Pour vous répondre, juste un chiffre : chaque jour, en France, on tue trois millions d’animaux dans les abattoirs. On imagine donc mal comment des abattoirs mobiles pourraient déployer de telles capacités. Cette option n’est pas «scalable» et ne peut concerner qu’une petite partie des animaux. En étape intermédiaire, il faut encourager la diminution de notre consommation de produits animaux. Ce n’est pas la direction que semble prendre l’actuel gouvernement.

Faudrait-il davantage de contrôles vétérinaires ?

Dans un abattoir comme Craon, vous avez un vétérinaire sanitaire, rattaché au ministère de l’Agriculture, présent chaque jour pour contrôler, avant et après la mise à mort.
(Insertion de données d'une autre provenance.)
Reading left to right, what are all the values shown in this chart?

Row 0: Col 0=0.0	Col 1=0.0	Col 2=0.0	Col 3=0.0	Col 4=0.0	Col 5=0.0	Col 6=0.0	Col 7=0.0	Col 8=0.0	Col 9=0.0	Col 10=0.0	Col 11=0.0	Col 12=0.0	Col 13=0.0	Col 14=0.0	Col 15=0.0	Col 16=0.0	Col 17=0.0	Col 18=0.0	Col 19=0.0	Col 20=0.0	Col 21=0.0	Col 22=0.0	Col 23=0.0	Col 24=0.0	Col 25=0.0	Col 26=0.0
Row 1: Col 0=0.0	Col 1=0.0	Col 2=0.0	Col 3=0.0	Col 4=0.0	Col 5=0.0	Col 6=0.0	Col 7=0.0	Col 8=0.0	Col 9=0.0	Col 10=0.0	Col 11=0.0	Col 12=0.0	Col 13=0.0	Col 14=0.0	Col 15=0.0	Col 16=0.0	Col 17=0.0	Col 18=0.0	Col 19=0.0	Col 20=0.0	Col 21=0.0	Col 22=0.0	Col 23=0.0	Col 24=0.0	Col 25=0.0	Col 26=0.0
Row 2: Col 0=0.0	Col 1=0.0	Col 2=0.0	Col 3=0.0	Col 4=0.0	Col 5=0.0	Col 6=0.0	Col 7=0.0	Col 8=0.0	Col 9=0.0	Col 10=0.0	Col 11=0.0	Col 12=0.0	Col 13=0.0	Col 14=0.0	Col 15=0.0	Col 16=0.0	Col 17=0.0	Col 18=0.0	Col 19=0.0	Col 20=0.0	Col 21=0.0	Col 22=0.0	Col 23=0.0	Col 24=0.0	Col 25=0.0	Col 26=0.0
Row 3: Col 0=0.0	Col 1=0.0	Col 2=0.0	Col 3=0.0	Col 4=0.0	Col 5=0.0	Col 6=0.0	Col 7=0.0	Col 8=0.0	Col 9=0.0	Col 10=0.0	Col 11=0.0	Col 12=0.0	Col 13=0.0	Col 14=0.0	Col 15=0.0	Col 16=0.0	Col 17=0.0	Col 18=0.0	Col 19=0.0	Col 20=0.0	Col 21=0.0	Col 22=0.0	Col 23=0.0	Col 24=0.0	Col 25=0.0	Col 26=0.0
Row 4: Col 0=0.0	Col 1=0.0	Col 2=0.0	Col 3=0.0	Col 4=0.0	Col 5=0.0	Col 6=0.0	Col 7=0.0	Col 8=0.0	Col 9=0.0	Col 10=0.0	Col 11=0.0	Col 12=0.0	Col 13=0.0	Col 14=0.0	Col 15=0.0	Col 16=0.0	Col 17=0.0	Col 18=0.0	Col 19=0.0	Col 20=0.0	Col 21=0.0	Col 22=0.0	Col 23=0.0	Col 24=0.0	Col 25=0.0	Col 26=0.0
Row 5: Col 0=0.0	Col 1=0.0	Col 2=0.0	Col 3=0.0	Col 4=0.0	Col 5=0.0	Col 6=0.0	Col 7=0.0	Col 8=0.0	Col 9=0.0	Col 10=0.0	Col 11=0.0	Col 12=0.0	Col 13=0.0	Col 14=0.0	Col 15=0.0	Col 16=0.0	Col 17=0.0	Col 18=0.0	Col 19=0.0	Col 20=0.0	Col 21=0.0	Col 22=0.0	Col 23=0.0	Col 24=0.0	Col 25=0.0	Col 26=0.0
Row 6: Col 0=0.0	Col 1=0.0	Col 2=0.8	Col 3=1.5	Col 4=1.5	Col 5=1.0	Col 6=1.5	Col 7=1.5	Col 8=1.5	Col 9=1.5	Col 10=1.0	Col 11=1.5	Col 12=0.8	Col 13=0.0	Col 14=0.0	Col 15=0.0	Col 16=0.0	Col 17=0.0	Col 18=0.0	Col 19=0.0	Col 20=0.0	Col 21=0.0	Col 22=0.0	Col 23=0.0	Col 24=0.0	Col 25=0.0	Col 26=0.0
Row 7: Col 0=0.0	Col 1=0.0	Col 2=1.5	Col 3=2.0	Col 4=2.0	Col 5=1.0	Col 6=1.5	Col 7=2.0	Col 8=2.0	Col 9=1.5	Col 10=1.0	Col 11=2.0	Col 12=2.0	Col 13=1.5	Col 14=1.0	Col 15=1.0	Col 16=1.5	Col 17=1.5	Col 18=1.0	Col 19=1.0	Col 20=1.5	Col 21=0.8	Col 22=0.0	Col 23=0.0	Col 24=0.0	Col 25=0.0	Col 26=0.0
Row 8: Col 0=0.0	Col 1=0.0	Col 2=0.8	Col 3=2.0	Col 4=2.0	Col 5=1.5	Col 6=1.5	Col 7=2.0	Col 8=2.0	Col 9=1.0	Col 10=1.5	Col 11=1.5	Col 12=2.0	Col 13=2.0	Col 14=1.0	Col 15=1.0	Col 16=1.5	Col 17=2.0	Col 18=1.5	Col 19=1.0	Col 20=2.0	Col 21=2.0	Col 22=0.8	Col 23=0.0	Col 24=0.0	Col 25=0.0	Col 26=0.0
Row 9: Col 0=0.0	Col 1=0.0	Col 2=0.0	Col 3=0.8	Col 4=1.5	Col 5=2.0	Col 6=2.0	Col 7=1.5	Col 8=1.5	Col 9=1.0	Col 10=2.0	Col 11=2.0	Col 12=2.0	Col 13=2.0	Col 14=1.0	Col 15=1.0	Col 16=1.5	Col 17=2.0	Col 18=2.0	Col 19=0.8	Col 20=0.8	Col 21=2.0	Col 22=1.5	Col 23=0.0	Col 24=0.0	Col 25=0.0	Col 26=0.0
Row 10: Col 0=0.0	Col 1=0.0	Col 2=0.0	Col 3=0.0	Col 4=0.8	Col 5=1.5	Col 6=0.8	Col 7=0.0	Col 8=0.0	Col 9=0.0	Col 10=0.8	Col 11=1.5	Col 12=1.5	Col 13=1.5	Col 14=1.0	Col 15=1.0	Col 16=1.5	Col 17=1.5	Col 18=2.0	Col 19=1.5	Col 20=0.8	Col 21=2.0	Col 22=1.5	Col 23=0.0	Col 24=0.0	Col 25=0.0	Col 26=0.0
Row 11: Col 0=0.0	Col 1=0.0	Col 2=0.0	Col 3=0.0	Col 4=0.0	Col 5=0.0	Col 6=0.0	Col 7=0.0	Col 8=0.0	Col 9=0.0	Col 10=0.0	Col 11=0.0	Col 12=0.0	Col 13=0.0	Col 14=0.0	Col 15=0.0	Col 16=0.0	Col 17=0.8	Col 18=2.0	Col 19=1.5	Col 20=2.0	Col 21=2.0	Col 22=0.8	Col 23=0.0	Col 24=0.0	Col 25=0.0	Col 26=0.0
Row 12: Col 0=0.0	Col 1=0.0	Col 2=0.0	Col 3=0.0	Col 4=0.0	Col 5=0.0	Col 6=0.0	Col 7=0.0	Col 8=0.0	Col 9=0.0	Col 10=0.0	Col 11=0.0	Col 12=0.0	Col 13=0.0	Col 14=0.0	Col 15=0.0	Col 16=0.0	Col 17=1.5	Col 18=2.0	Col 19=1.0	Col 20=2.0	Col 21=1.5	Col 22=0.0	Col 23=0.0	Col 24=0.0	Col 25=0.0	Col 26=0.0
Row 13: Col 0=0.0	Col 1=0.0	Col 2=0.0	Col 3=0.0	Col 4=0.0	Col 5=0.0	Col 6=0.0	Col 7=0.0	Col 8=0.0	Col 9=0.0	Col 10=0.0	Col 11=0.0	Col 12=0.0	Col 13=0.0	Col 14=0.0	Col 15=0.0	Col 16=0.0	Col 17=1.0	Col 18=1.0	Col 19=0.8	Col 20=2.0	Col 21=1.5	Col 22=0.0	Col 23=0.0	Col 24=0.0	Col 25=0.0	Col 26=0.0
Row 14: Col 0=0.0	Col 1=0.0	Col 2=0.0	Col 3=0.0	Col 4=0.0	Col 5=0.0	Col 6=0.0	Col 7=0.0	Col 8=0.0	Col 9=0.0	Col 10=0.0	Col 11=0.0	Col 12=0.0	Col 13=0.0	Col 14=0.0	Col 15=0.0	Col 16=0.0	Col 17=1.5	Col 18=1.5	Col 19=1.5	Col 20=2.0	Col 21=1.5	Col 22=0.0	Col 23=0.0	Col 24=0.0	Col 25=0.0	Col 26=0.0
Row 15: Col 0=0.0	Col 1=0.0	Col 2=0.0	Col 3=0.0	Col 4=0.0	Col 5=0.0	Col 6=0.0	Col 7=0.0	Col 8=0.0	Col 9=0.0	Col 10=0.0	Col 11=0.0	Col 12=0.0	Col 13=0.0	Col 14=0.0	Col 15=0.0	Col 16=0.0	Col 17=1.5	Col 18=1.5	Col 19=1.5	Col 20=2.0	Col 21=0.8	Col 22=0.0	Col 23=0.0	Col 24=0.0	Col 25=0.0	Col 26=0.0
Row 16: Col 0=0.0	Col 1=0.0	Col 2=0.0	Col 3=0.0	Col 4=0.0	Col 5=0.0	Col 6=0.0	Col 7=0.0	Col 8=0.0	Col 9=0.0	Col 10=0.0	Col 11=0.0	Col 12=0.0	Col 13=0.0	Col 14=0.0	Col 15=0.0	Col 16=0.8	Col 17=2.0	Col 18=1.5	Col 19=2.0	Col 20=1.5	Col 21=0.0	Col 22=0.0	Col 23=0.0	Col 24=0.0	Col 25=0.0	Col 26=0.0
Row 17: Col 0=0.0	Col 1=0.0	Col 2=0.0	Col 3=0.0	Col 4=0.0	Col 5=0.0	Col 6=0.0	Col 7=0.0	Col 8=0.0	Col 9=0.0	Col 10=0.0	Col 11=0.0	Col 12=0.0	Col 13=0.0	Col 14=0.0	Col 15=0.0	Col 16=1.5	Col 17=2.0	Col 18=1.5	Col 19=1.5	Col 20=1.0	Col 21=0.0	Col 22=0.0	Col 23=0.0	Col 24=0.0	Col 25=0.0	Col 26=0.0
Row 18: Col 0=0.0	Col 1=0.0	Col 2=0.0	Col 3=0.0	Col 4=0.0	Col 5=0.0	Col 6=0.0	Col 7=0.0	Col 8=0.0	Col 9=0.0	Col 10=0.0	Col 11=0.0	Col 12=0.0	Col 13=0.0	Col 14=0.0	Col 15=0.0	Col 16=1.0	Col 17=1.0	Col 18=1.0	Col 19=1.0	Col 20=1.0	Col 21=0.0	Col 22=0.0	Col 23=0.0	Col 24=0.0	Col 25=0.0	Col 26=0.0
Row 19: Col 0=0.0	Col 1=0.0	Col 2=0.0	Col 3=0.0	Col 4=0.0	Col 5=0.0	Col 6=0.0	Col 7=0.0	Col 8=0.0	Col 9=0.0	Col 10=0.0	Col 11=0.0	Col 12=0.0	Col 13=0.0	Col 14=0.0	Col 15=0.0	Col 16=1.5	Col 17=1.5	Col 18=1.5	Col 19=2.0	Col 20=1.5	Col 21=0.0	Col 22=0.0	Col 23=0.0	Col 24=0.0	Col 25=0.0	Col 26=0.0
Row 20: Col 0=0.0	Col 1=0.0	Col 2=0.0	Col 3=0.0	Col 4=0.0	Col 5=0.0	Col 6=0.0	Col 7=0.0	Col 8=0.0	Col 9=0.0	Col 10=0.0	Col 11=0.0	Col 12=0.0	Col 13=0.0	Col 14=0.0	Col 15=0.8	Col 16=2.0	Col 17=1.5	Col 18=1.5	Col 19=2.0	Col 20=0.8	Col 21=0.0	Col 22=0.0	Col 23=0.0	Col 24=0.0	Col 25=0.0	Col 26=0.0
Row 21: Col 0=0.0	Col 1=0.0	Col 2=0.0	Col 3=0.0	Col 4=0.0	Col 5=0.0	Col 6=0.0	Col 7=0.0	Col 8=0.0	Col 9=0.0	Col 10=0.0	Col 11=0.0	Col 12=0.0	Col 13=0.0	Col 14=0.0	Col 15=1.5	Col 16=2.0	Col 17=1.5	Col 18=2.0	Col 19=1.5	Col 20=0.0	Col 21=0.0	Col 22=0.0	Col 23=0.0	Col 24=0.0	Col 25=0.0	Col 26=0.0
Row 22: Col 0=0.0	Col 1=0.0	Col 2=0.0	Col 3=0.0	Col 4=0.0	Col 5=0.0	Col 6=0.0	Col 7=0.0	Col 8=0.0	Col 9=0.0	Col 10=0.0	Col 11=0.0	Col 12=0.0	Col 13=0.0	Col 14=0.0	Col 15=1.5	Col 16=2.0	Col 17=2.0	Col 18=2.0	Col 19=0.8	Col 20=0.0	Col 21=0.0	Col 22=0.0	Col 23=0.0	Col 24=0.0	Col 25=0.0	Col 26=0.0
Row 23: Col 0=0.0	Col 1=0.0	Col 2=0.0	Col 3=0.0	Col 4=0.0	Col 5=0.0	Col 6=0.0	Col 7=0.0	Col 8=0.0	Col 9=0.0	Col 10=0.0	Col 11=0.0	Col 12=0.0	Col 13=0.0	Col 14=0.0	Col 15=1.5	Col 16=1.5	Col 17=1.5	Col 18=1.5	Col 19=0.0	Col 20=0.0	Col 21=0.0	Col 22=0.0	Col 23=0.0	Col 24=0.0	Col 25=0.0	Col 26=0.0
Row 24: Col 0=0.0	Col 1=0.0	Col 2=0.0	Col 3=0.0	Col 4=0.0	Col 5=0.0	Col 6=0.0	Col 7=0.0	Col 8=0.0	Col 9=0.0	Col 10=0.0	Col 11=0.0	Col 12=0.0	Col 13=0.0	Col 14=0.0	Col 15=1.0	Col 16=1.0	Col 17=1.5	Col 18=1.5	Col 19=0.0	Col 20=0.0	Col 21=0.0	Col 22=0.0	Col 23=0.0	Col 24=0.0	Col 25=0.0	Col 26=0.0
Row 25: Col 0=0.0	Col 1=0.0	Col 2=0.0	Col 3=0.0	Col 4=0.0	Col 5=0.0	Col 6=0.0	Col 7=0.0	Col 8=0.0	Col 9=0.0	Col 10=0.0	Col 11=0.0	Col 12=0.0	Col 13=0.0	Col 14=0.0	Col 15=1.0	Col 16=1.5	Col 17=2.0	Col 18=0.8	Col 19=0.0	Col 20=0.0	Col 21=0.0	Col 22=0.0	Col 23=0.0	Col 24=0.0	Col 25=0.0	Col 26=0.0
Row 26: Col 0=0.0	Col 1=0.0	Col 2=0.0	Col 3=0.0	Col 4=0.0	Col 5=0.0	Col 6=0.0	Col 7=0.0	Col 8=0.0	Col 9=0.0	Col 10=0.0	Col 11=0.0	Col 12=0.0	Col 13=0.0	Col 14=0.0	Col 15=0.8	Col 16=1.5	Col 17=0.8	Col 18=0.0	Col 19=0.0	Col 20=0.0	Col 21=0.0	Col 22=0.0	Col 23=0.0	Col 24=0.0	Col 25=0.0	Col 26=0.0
Il repère les individus malades, identifie de possibles problèmes sur les carcasses. C’est l’un des aspects les plus scandaleux : l’État est présent via les services vétérinaires, mais on constate de profondes défaillances du contrôle. L’an dernier, nous avons obtenu pas moins de quatre condamnations de l’État pour de tels manquements. En décembre 2023, le ministère de l’Agriculture a lui-même publié un rapport sur la question.

Comment expliquer ces défaillances des services vétérinaires ?

Il y a d’abord les difficultés à recruter pour des missions d’inspection sanitaire en abattoir, avec des centaines de postes vacants. Lors d’une de nos investigations, un enquêteur de L214 s’est fait embaucher chez Bigard sans aucune qualification vétérinaire. Au bout de deux semaines, il était préposé au contrôle de l’abattage des animaux.

La vidéosurveillance pourrait-elle aider à rendre les abattoirs moins opaques ?

Certains abattoirs possèdent de la vidéosurveillance, qui n’a rien d’obligatoire en France. Or, tant que la loi n’encadre pas, que fait-on de ces images ? Je pense que, de la même manière que des parlementaires peuvent se rendre de façon inopinée en prison, il faudrait qu’un tel droit de visite existe pour les abattoirs.